Il devastante terremoto di magnitudo 7.0 della scala Richter che alle 12:51 ha colpito il mare Egeo, ha causato un maremoto che ha fatto subito scattare l’allerta tsunami. “All’inizio non si mai abbastanza bene cosa potrà succedere – spiega Alessandro Amato, sismologo dell’Ingv – . L’allerta viene stabilita sui parametri del terremoto, quindi si lancia la prima allerta senza sapere se lo tsunami si sia generato o meno. Nel caso di oggi è stata emanata 8 minuti dopo l’evento sismico e abbiamo inviato il primo messaggio di allerta alla Protezione Civile.
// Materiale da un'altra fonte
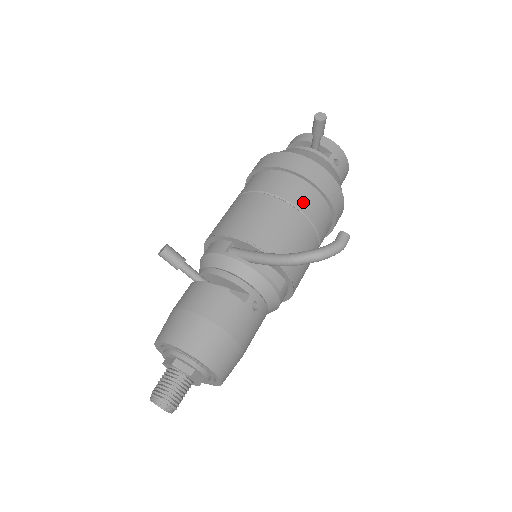
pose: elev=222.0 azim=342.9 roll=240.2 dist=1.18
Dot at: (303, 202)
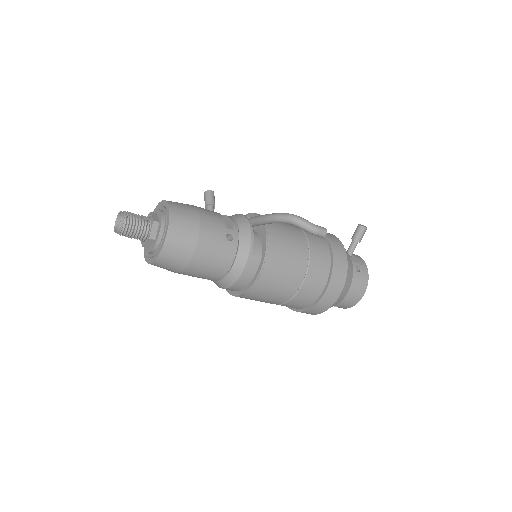
Dot at: (314, 241)
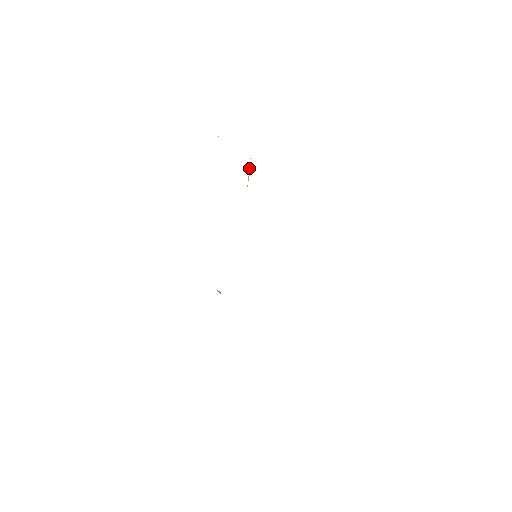
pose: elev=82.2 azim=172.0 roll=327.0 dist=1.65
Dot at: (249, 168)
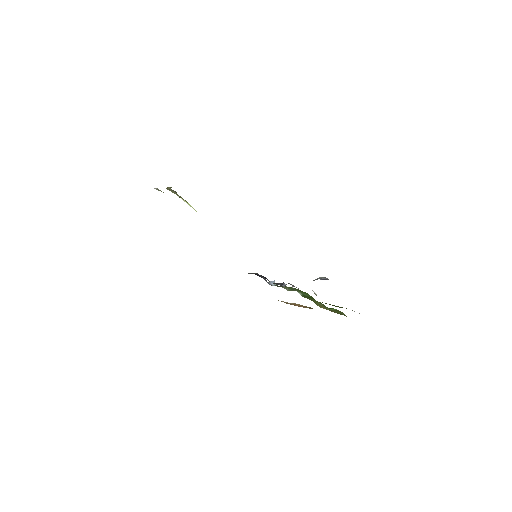
Dot at: occluded
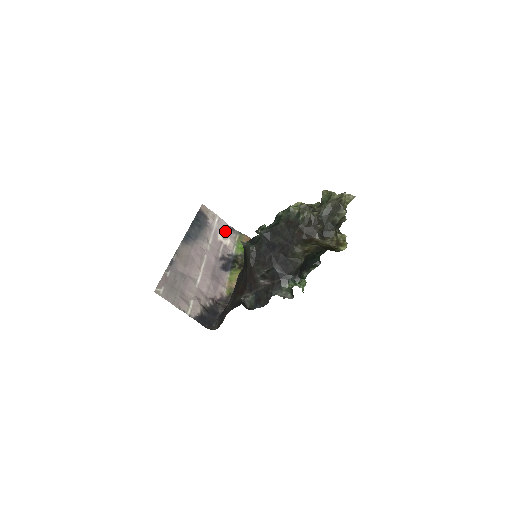
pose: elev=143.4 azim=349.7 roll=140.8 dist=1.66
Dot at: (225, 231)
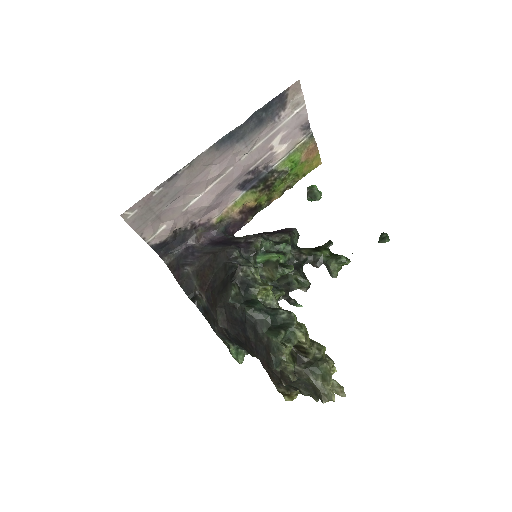
Dot at: (293, 130)
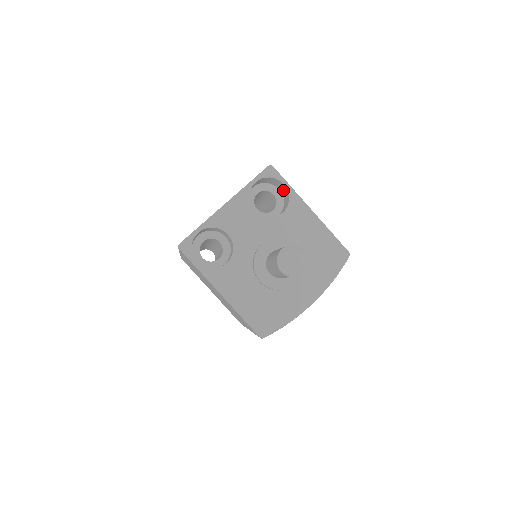
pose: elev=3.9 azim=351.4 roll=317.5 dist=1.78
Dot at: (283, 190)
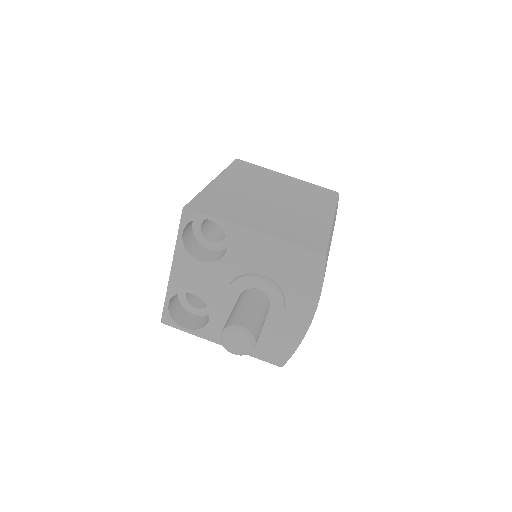
Dot at: occluded
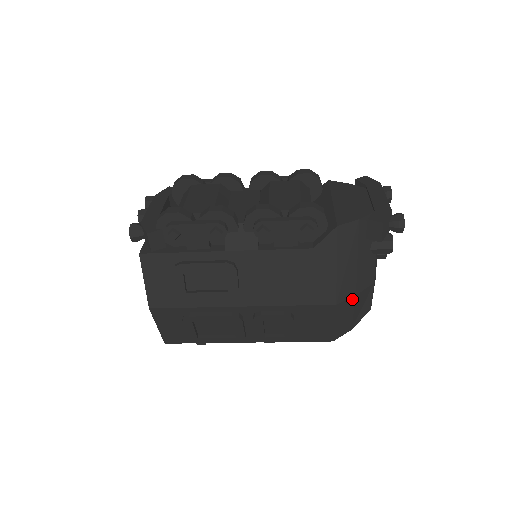
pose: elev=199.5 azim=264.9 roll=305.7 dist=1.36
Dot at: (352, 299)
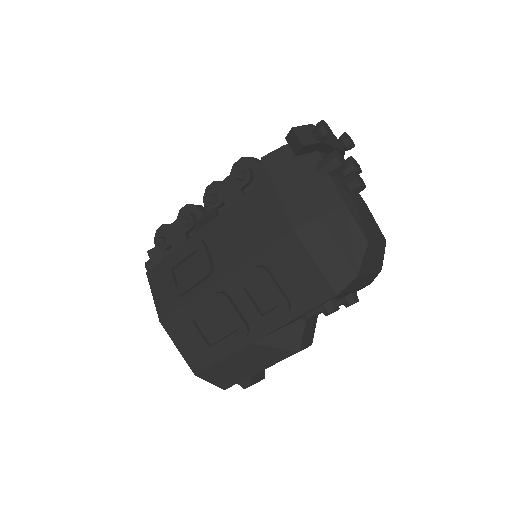
Dot at: (317, 224)
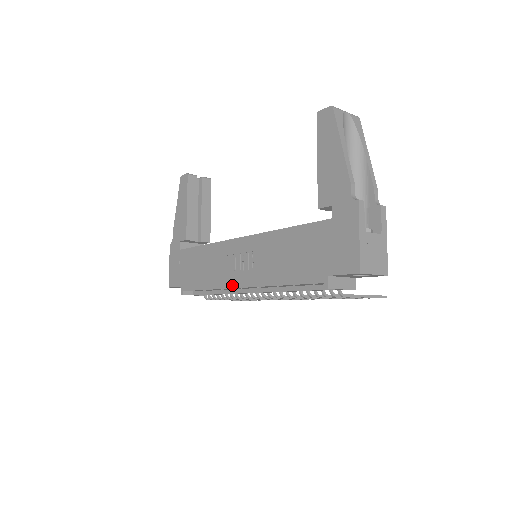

Per l’Italia il codice era verde”. L’allerta tsunami rossa prevede la possibilità di onde superiori al metro, quella arancio, invece, viene emanata in caso di onde inferiori ad un metro, mentre quella verde è riferita ad onde di bassissima entità. “Abbiamo dunque emanato l’allerta rossa per la zona intorno all’epicentro – precisa ancora l’esperto –, quella arancio per una zona più ampia, e infine quella verde per tutto il resto del Mediterraneo, Italia inclusa”.
Tutto ciò, dunque, viene valutato nei primissimi minuti successivi al terremoto. In seguito “si osservano i dati del mare – spiega Amato -, e questa operazione viene avviata nell’immediato, ma dato che i mareografi (strumento che registra le variazioni del livello del mare e ne stabilisce il valore medio in un determinato luogo e in un determinato periodo, ndr) sono distribuiti uno ogni 100 – 200 km, abbiamo dovuto attendere oltre un’ora per avere una conferma strumentale che effettivamente lo tsunami si fosse generato. Intanto, dalle notizie che arrivavano e da foto e video che già circolavano, ci siamo resi conto che c’erano state diverse inondazioni e il mare si era ritirato in più punti. Quando abbiamo visto che nel primo punto di osservazione, a Syros, c’era una piccola anomalia del livello del mare abbiamo capito che lo tsunami si era generato. Per quanto ne sapevamo, dunque, poteva esserci qualcosa di più forte altrove, con correnti anche superiori al metro”.
“Il problema di queste onde – precisa il sismologo – non è tanto l’altezza, ma è l’invasione delle coste: in alcuni punti il mare è entrato anche per due o trecento metri. Il primo messaggio di conferma, dunque, lo abbiamo avuto e diffuso un’ora e un quarto dopo il terremoto. Poi un altro un’ora dopo, quando avevamo il quadro completo dei dati dei mareografi della zona turca”.
Allo stato attuale, la situazione qual è? E’ ancora preoccupante? “Non abbiamo ancora chiuso l’allerta perché si attende che le oscillazioni del mare tornino com’erano prima, ma nel momento in cui tutto rientrerà nella norma chiuderemo l’allerta, con molta probabilità entro stasera”. “Un alto rischio per l’Italia oggi non c’è stato – precisa l’esperto -, ma sarebbe bastata una magnitudo più alta per emanare un’allerta di livello arancione per il nostro Paese, più che altro per cautela perché questo tipo di maremoti sono pericolosi, sebbene non siano alti. Sulle coste il rischio c’è. Abbiamo visto video con persone in spiaggia intente a riprendere con gli smartphone, e in questi casi il pericolo c’è ed è concreto“, conclude Alessandro Amato.